You can use generators to emulate lazy data structures (like infinite lists, et cetera), but as far as things like using normal list syntax, et cetera, you're not going to have laziness.
That is a read-only lazy list where it only needs a pre-defined length and a cache-update function:
import copy
import operations
from collections.abc import Sequence
from functools import partialmethod
from typing import Dict, Union
def _cmp_list(a: list, b: list, op, if_eq: bool, if_long_a: bool) -> bool:
"""utility to implement gt|ge|lt|le class operators"""
if a is b:
return if_eq
for ia, ib in zip(a, b):
if ia == ib:
continue
return op(ia, ib)
la, lb = len(a), len(b)
if la == lb:
return if_eq
if la > lb:
return if_long_a
return not if_long_a
class LazyListView(Sequence):
def __init__(self, length):
self._range = range(length)
self._cache: Dict[int, Value] = {}
def __len__(self) -> int:
return len(self._range)
def __getitem__(self, ix: Union[int, slice]) -> Value:
length = len(self)
if isinstance(ix, slice):
clone = copy.copy(self)
clone._range = self._range[slice(*ix.indices(length))] # slicing
return clone
else:
if ix < 0:
ix += len(self) # negative indices count from the end
if not (0 <= ix < length):
raise IndexError(f"list index {ix} out of range [0, {length})")
if ix not in self._cache:
... # update cache
return self._cache[ix]
def __iter__(self) -> dict:
for i, _row_ix in enumerate(self._range):
yield self[i]
__eq__ = _eq_list
__gt__ = partialmethod(_cmp_list, op=operator.gt, if_eq=False, if_long_a=True)

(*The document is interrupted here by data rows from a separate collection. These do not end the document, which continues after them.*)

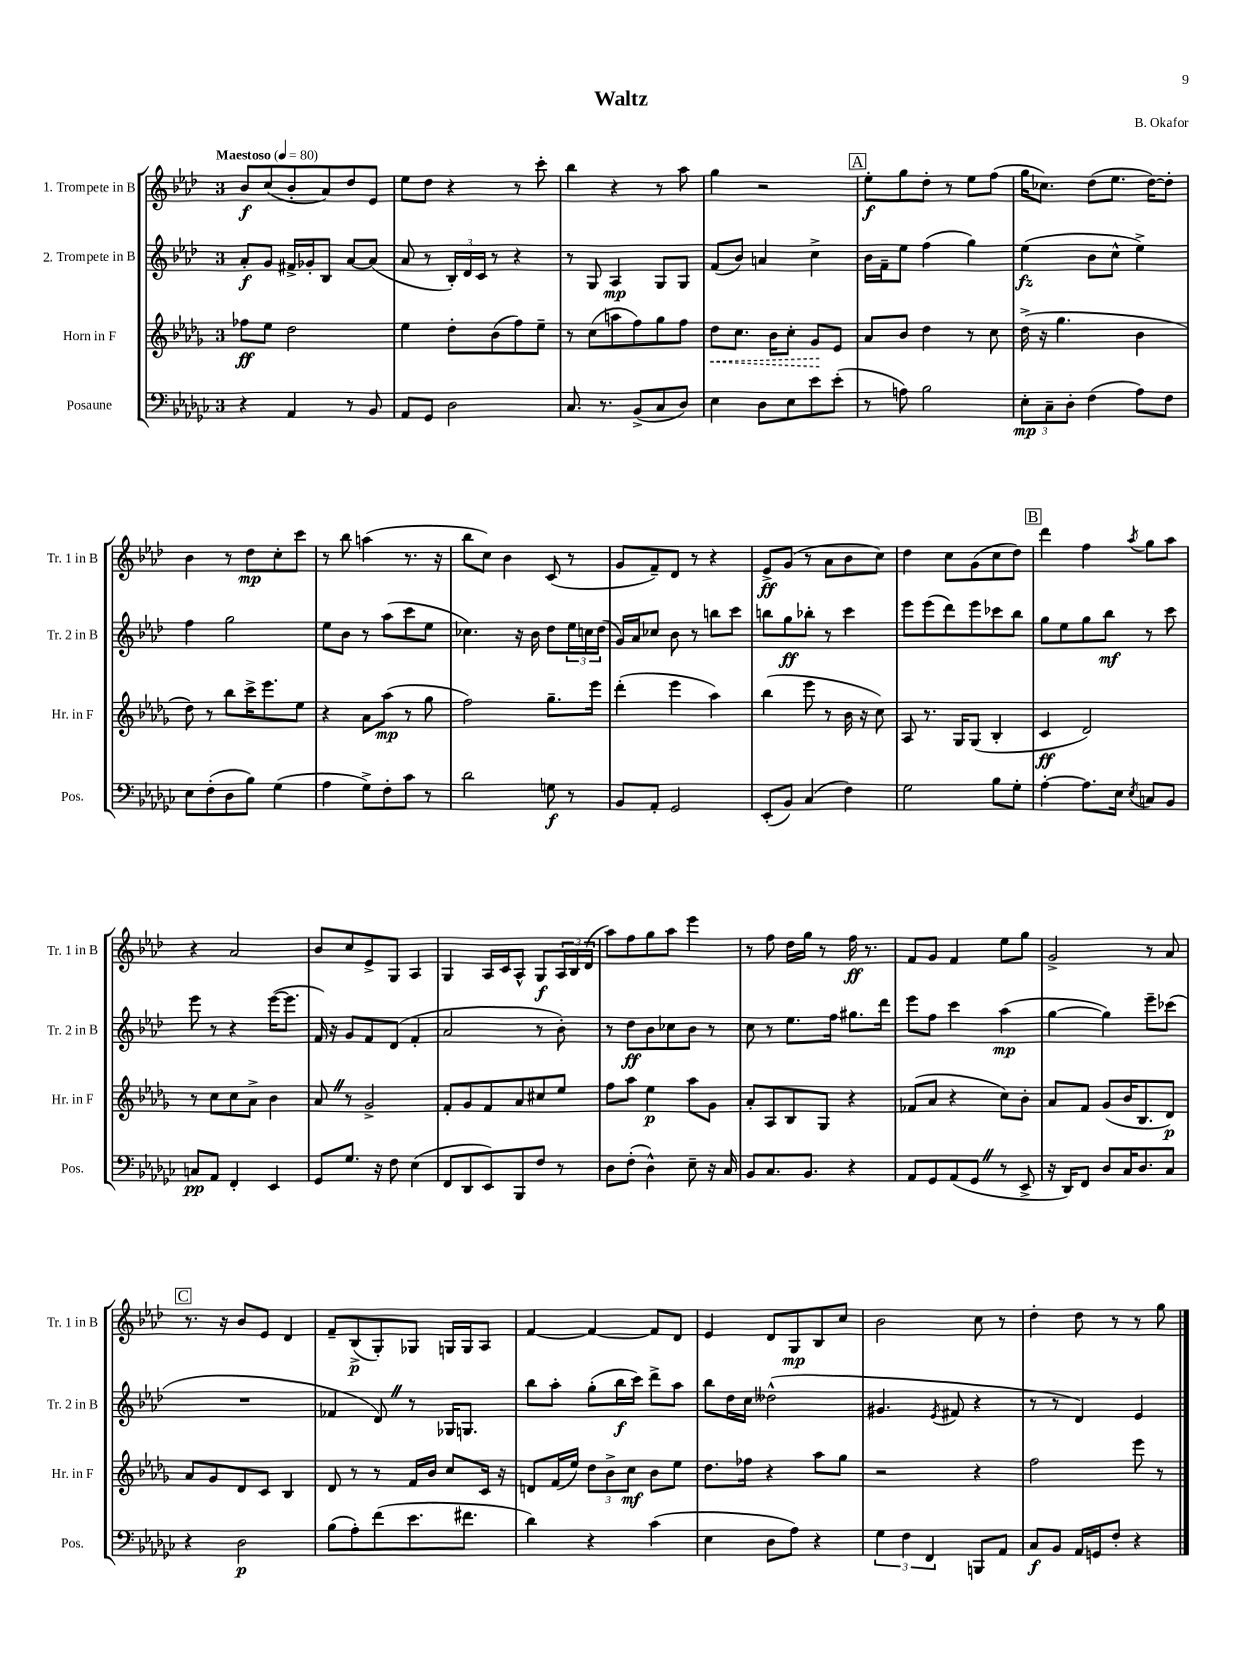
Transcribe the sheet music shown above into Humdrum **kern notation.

**kern	**dynam	**kern	**dynam	**kern	**dynam	**kern	**dynam
*part4	*part4	*part3	*part3	*part2	*part2	*part1	*part1
*staff4	*staff4	*staff3	*staff3	*staff2	*staff2	*staff1	*staff1
*I"Posaune	*	*I"Horn in F	*	*I"2. Trompete in B	*	*I"1. Trompete in B	*
*I'Pos.	*	*I'Hr. in F	*	*I'Tr. 2 in B	*	*I'Tr. 1 in B	*
*clefF4	*	*clefG2	*	*clefG2	*	*clefG2	*
*k[b-e-a-d-g-c-]	*	*k[b-e-a-d-g-]	*	*k[b-e-a-d-]	*	*k[b-e-a-d-]	*
*M3/4	*	*M3/4	*	*M3/4	*	*M3/4	*
*MM80	*	*MM80	*	*MM80	*	*MM80	*
=1	=1	=1	=1	=1	=1	=1	=1
!	!	!	!	!	!	!LO:TX:a:B:t=Maestoso	!
4r	.	8ff-X\L	ff	8a-'/L	f	8b-/L	f
.	.	8ee-\J	.	8g/J	.	(8cc/	.
4AA-/	.	2dd-\	.	16f#X^/LL	.	8b-'/	.
.	.	.	.	16g-X'/J	.	.	.
.	.	.	.	8B-/J	.	8a-/)	.
8r	.	.	.	[8a-/L	.	8dd-/	.
8BB-/	.	.	.	(8a-/J]	.	8e-/J	.
=2	=2	=2	=2	=2	=2	=2	=2
8AA-/L	.	4ee-\	.	8a-/	.	8ee-\L	.
8GG-/J	.	.	.	8r	.	8dd-\J	.
2D-\	.	8dd-'\L	.	24B-'/LL)	.	4r	.
.	.	.	.	24d-/	.	.	.
.	.	.	.	24c/JJ	.	.	.
.	.	(8b-\	.	8r	.	.	.
.	.	8ff\)	.	4r	.	8r	.
.	.	8ee-~\J	.	.	.	8ccc'\	.
=3	=3	=3	=3	=3	=3	=3	=3
8.C-/	.	8r	.	8r	.	4bb-\	.
.	.	(8cc\L	.	8G/	.	.	.
8.r	.	.	.	.	.	.	.
.	.	8aan\	.	4A-/	mp	4r	.
(8BB-^/L	.	8ff\)	.	.	.	.	.
8C-/	.	8gg-\	.	8G/L	.	8r	.
8D-/J)	.	8ff\J	.	8G/J	.	8aa-\	.
=4	=4	=4	=4	=4	=4	=4	=4
!	!	!	!LO:HP:b	!	!	!	!
4E-\	.	8dd-\L	<	(8f/L	.	4gg\	.
.	.	8.cc\J	.	8b-/J)	.	.	.
8D-\L	.	.	.	4an/	.	2r	.
.	.	16b-\KL	.	.	.	.	.
8E-\	.	8cc'\J	.	.	.	.	.
8e-\	.	8g-/L	.	4cc^\	.	.	.
(8e-'\J	.	8e-/J	[	.	.	.	.
!!LO:REH:place=s1:t=A
=5	=5	=5	=5	=5	=5	=5	=5
8r	.	8a-/L	.	16b-\LL	.	8ee-'\L	f
.	.	.	.	16f~\J	.	.	.
8An\)	.	8b-/J	.	8ee-\J	.	8gg\	.
2B-\	.	4dd-\	.	(4ff\	.	8dd-'\J	.
.	.	.	.	.	.	8r	.
.	.	8r	.	4gg\)	.	8ee-\L	.
.	.	8cc\	.	.	.	(8ff\J	.
=6	=6	=6	=6	=6	=6	=6	=6
12E-'\L	mp	(16dd-^\	.	(4ee-\	fz	16gg\KL	.
.	.	16r	.	.	.	8.cc-X\J)	.
12C-~\	.	.	.	.	.	.	.
.	.	4.gg-\	.	.	.	.	.
12D-'\J	.	.	.	.	.	.	.
(4F\	.	.	.	8b-\L	.	(8dd-\L	.
.	.	.	.	8cc^^\J	.	8.ee-\J	.
8A-\L)	.	4b-\	.	4ee-^\)	.	.	.
.	.	.	.	.	.	[16dd-\KL)	.
8F\J	.	.	.	.	.	8dd-'\J]	.
!!LO:LB:g=z
=7	=7	=7	=7	=7	=7	=7	=7
8E-\L	.	8dd-\)	.	4ff\	.	4b-\	.
(8F'\	.	8r	.	.	.	.	.
8D-\	.	8bb-\L	.	2gg\	.	8r	.
8B-\J)	.	16ccc^\K	.	.	.	8dd-\L	mp
.	.	8.eee-\	.	.	.	.	.
(4G-\	.	.	.	.	.	8cc'\	.
.	.	8ee-\J	.	.	.	8ccc\J	.
=8	=8	=8	=8	=8	=8	=8	=8
4A-\	.	4r	.	8ee-\L	.	8r	.
.	.	.	.	8b-\J	.	8bb-\	.
8G-^\L)	.	8a-\L	.	8r	.	(4aan\	.
8F'\	.	(8aa-\J	mp	(8aa-\L	.	.	.
8c-\J	.	8r	.	8ccc\	.	8.r	.
8r	.	8gg-\	.	8ee-\J	.	.	.
.	.	.	.	.	.	16r	.
=9	=9	=9	=9	=9	=9	=9	=9
2d-\	.	2ff\)	.	4.cc-X\)	.	8bb-\L	.
.	.	.	.	.	.	8cc\J)	.
.	.	.	.	.	.	4b-\	.
.	.	.	.	16r	.	.	.
.	.	.	.	16b-\	.	.	.
8Gn\	f	8.gg-~\L	.	8dd-\L	.	(8c/	.
8r	.	.	.	24ee-\L	.	8r	.
.	.	.	.	24ccn\	.	.	.
.	.	16eee-\Jk	.	.	.	.	.
.	.	.	.	(24dd-\JJ	.	.	.
=10	=10	=10	=10	=10	=10	=10	=10
8BB-/L	.	(4ddd-'\	.	16g/LL)	.	8g/L	.
.	.	.	.	16a-/J	.	.	.
8AA-'/J	.	.	.	8cc-X/J	.	8f~/)	.
2GG-/	.	4eee-\	.	8b-\	.	8d-/J	.
.	.	.	.	8r	.	8r	.
.	.	4aa-\)	.	8bbn\L	.	4r	.
.	.	.	.	8ccc\J	.	.	.
=11	=11	=11	=11	=11	=11	=11	=11
(8EE-'/L	.	(4bb-\	.	8bbn\L	.	8e-^/L	ff
8BB-/J)	.	.	.	8gg\	ff	(8g/J	.
(4C-/	.	8eee-\	.	8bb-X'\J	.	8r	.
.	.	8r	.	8r	.	8a-\L	.
4F\)	.	16b-\	.	4ccc\	.	8b-\	.
.	.	16r	.	.	.	.	.
.	.	8cc\)	.	.	.	8cc\J)	.
=12	=12	=12	=12	=12	=12	=12	=12
2G-\	.	8A-/	.	8eee-\L	.	4dd-\	.
.	.	8.r	.	(8eee-\	.	.	.
.	.	.	.	8ddd-\)	.	8cc\L	.
.	.	16G-/KL	.	.	.	.	.
.	.	(8G-/J	.	8eee-\	.	(8g\	.
8B-\L	.	4B-'/	.	8ccc-X\	.	8cc\	.
8G-'\J	.	.	.	8bb-\J	.	8dd-\J)	.
!!LO:REH:place=s1:t=B
=13	=13	=13	=13	=13	=13	=13	=13
[4A-'\	.	4c/	ff	8gg\L	.	4ddd-\	.
.	.	.	.	8ee-\	.	.	.
8.A-\L]	.	2d-/)	.	8gg\	.	4ff\	.
.	.	.	.	8bb-\J	mf	.	.
16E-\Jk	.	.	.	.	.	.	.
8qE-/	.	.	.	.	.	8qaa-/	.
8Cn/L	.	.	.	8r	.	8gg\L	.
8BB-/J	.	.	.	8ccc\	.	8aa-\J	.
!!LO:LB:g=z
=14	=14	=14	=14	=14	=14	=14	=14
8Cn/L	pp	8r	.	8eee-\	.	4r	.
8AA-/J	.	8cc\L	.	8r	.	.	.
4FF'/	.	8cc\	.	4r	.	2a-/	.
.	.	8a-^\J	.	.	.	.	.
4EE-/	.	4b-\	.	([16eee-\KL	.	.	.
.	.	.	.	8.eee-\J]	.	.	.
=15	=15	=15	=15	=15	=15	=15	=15
8GG-/L	.	8a-Z/	.	16f/)	.	8b-/L	.
.	.	.	.	16r	.	.	.
8.G-/J	.	8r	.	8g/L	.	8cc/	.
.	.	2g-^/	.	8f/	.	8e-^/	.
16r	.	.	.	.	.	.	.
8F\	.	.	.	(8d-/J	.	8G/J	.
(4E-\	.	.	.	4f'/	.	4A-/	.
=16	=16	=16	=16	=16	=16	=16	=16
8FF/L	.	8f'/L	.	2a-/	.	4G/	.
8DD-/	.	8g-/	.	.	.	.	.
8EE-/)	.	8f/	.	.	.	16A-/LL	.
.	.	.	.	.	.	16c/J	.
8BBB-/	.	8a-/	.	.	.	8A-^^/J	.
8F/J	.	8cc#X/	.	8r	.	8G/L	f
8r	.	8ee-/J	.	8b-'\)	.	24A-/L	.
.	.	.	.	.	.	24B-/	.
.	.	.	.	.	.	(24d-/JJ	.
=17	=17	=17	=17	=17	=17	=17	=17
8D-\L	.	8ff\L	.	8r	.	8aa-\L)	.
(8F'\J	.	8aa-\J	.	8dd-\L	ff	8ff\	.
4D-^^\)	.	4ee-\	p	8b-\	.	8gg\	.
.	.	.	.	8cc-X\	.	8aa-\J	.
8E-~\	.	8aa-\L	.	8b-\J	.	4eee-\	.
16r	.	8g-\J	.	8r	.	.	.
16C-/	.	.	.	.	.	.	.
=18	=18	=18	=18	=18	=18	=18	=18
8BB-/L	.	8a-'/L	.	8cc\	.	8r	.
8.C-/	.	8A-/	.	8r	.	8ff\	.
.	.	8B-/	.	8.ee-\L	.	16dd-\LL	.
8.BB-/J	.	.	.	.	.	16gg\JJ	.
.	.	8G-/J	.	.	.	8r	.
.	.	.	.	16ff\Jk	.	.	.
4r	.	4r	.	8.gg#X\L	.	16ff\	ff
.	.	.	.	.	.	8.r	.
.	.	.	.	16ddd-\Jk	.	.	.
=19	=19	=19	=19	=19	=19	=19	=19
8AA-/L	.	(8f-X/L	.	8eee-\L	.	8f/L	.
8GG-/	.	8a-/J	.	8ff\J	.	8g/J	.
(8AA-/	.	4r	.	4ccc\	.	4f/	.
8GG-Z/J	.	.	.	.	.	.	.
8r	.	8cc\L)	.	(4aa-\	mp	8ee-\L	.
8EE-^/	.	8b-'\J	.	.	.	8gg\J	.
=20	=20	=20	=20	=20	=20	=20	=20
16r	.	8a-/L	.	[4gg\	.	2g^/	.
16DD-/KL)	.	.	.	.	.	.	.
8FF/J	.	8f/J	.	.	.	.	.
8D-/L	.	(8g-/L	.	4gg\])	.	.	.
16C-/K	.	16b-/K	.	.	.	.	.
8.D-/	.	8.B-/	.	.	.	.	.
.	.	.	.	8eee-~\L	.	8r	.
8C-/J	.	8d-/J)	p	(8ccc-X\J	.	8a-/	.
!!LO:LB:g=z
!!LO:REH:place=s1:t=C
=21	=21	=21	=21	=21	=21	=21	=21
4r	.	8a-/L	.	2.r	.	8.r	.
.	.	8g-/	.	.	.	.	.
.	.	.	.	.	.	16r	.
2D-\	p	8d-/	.	.	.	8b-/L	.
.	.	8c/J	.	.	.	8e-/J	.
.	.	4B-/	.	.	.	4d-/	.
=22	=22	=22	=22	=22	=22	=22	=22
(8B-\L	.	8d-/	.	4f-X/	.	8f~/L	.
8A-'\)	.	8r	.	.	.	(8B-^/	p
(8f\	.	8r	.	8d-Z/)	.	8G'/)	.
8.e-\	.	16f/LL	.	8r	.	8G-X/J	.
.	.	16b-/JJ	.	.	.	.	.
.	.	8cc/L	.	16G-X/KL	.	16Gn/LL	.
8.f#X\J	.	.	.	8.Gn/J	.	16G/J	.
.	.	16c/Jk	.	.	.	8A-/J	.
.	.	16r	.	.	.	.	.
=23	=23	=23	=23	=23	=23	=23	=23
4d-\)	.	8dn/L	.	8bb-\L	.	[4f/	.
.	.	(16f/L	.	8aa-'\J	.	.	.
.	.	16ee-/JJ)	.	.	.	.	.
4r	.	12dd-\L	.	(8gg'\L	.	4f/_	.
.	.	12b-^\	.	.	.	.	.
.	.	.	.	16bb-\L	f	.	.
.	.	12cc\J	mf	.	.	.	.
.	.	.	.	16ccc\JJ)	.	.	.
(4c-\	.	8b-\L	.	8ddd-^\L	.	8f/L]	.
.	.	8ee-\J	.	8aa-\J	.	8d-/J	.
=24	=24	=24	=24	=24	=24	=24	=24
4E-\	.	8.dd-\L	.	8bb-\L	.	4e-/	.
.	.	.	.	16dd-\L	.	.	.
.	.	16ff-X\Jk	.	16cc\JJ	.	.	.
8D-\L	.	4r	.	(2dd--X^^\	.	8d-/L	.
8A-\J)	.	.	.	.	.	8G/	mp
4r	.	8aa-\L	.	.	.	8B-/	.
.	.	8gg-\J	.	.	.	8cc/J	.
=25	=25	=25	=25	=25	=25	=25	=25
6G-\	.	2r	.	4.g#X/	.	2b-\	.
6F\	.	.	.	.	.	.	.
6FF/	.	.	.	.	.	.	.
.	.	.	.	8qe-/	.	.	.
.	.	.	.	8f#X/	.	.	.
8BBBn/L	.	4r	.	4r	.	8cc\	.
8AA-/J	.	.	.	.	.	8r	.
=26	=26	=26	=26	=26	=26	=26	=26
8C-/L	f	2ff\	.	8r	.	4dd-'\	.
8BB-/J	.	.	.	8r	.	.	.
16AA-/LL	.	.	.	4d-/)	.	8dd-\	.
16GGn/J	.	.	.	.	.	.	.
8F'/J	.	.	.	.	.	8r	.
4r	.	8eee-\	.	4e-/	.	8r	.
.	.	8r	.	.	.	8gg\	.
==	==	==	==	==	==	==	==
*-	*-	*-	*-	*-	*-	*-	*-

__ge__ = partialmethod(_cmp_list, op=operator.ge, if_eq=True, if_long_a=True)
__le__ = partialmethod(_cmp_list, op=operator.le, if_eq=True, if_long_a=False)
__lt__ = partialmethod(_cmp_list, op=operator.lt, if_eq=False, if_long_a=False)
def __add__(self, other):
"""BREAKS laziness and returns a plain-list"""
return list(self) + other
def __mul__(self, factor):
"""BREAKS laziness and returns a plain-list"""
return list(self) * factor
__radd__ = __add__
__rmul__ = __mul__
Note that this class is discussed also in this SO.